Sunday, March 11, 2012

U.S. 7 improvements stuck in the slow lane

From Burlington Free Press

Commuter traffic is steady on U.S. 7 in Shelburne on Friday. South Burlington will host a public meeting Thursday to discuss ideas for improving traffic flow and addressing safety issues along U.S. 7.
It seems only yesterday — Jim Douglas was governor and Barack Obama was a junior senator from Illinois — but it was six years ago that the Agency of Transportation finished its $32 million, three-mile project on U.S. 7 from IDX Drive south to Webster Drive in Shelburne.
Shelburne has recently looked at that work and found it ugly and conducive to the commercial-strip sprawl that marks the South Burlington section of the road. Some folks in Shelburne are now studying whether they can improve the road’s aesthetics and keep such development at bay.
Just north of the big project’s finish line, however, longstanding issues have been compounded by a growing population that puts more pressure on Shelburne Road near Interstate 189.
The questions involve traffic flow and traffic lights and clog and glut and whether more pedestrian amenities or bike lanes could improve the road experience from IDX Drive north to the Interstate junction.
Frank Mazur, a former state representative from South Burlington who chaired the House Transportation Committee, isn’t optimistic. He said from his winter home in Florida that improvements on the road will be a long time coming.
“You can plan and plan and do more plans,” he said. “We’ve been planning and studying this for years.
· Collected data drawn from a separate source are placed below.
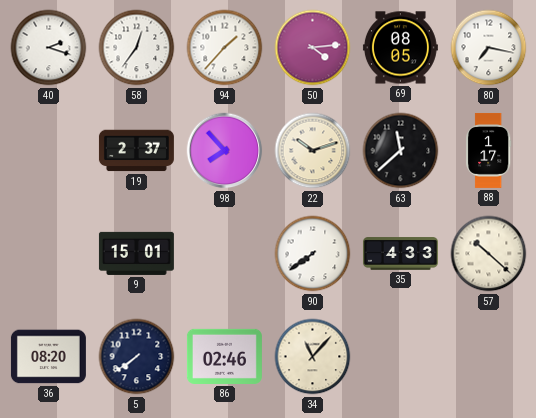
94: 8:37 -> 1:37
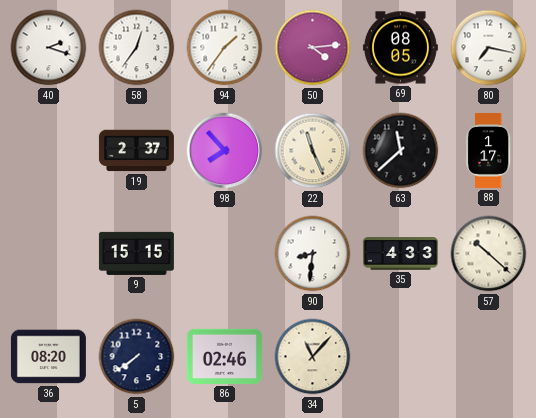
94: 1:37 -> 1:36
22: 10:12 -> 11:26
9: 15:01 -> 15:15
90: 7:39 -> 8:31
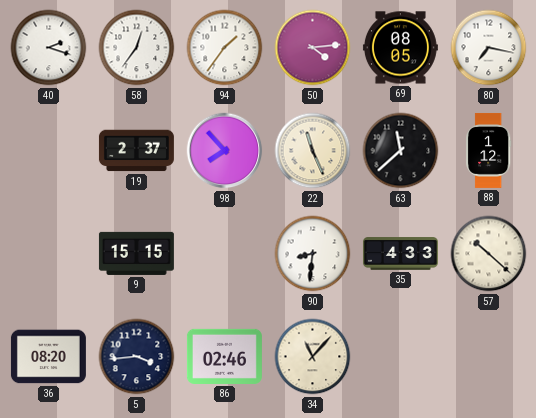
88: 1:17 -> 1:12
5: 7:39 -> 3:44
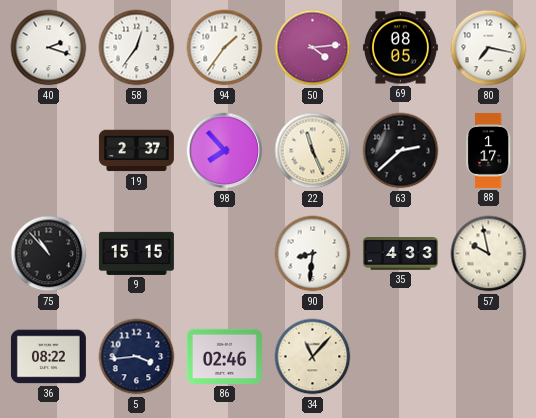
63: 11:38 -> 2:38
88: 1:12 -> 1:17
75: none -> 10:53
57: 10:22 -> 9:58
36: 08:20 -> 08:22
Now, we’re studying it again.”
The fundamental problem, he said, is the glut of building nearby — with each new housing unit or expanded business adding to the pressure, “and yet we let all the construction go on.”
From his perspective, “more infrastructure” might relieve some of the pressure: connecting roads, bike paths, a bypass behind Lowe’s or the Southern Connector, born as a concept in the 1960s and still on the drawing board, but some of those solutions aren’t politically attractive and others pie in the sky — he mentioned commuter rail as a perennial impractical suggestion. “It’s an endless thing and a battle that goes on forever,” he said.
Mazur recalled that talk of expanding Shelburne Road began in the 1980s, but the big project didn’t begin until 2003. “Chittenden County is small, and it needs a lot,” he said, “and the state has other priorities.”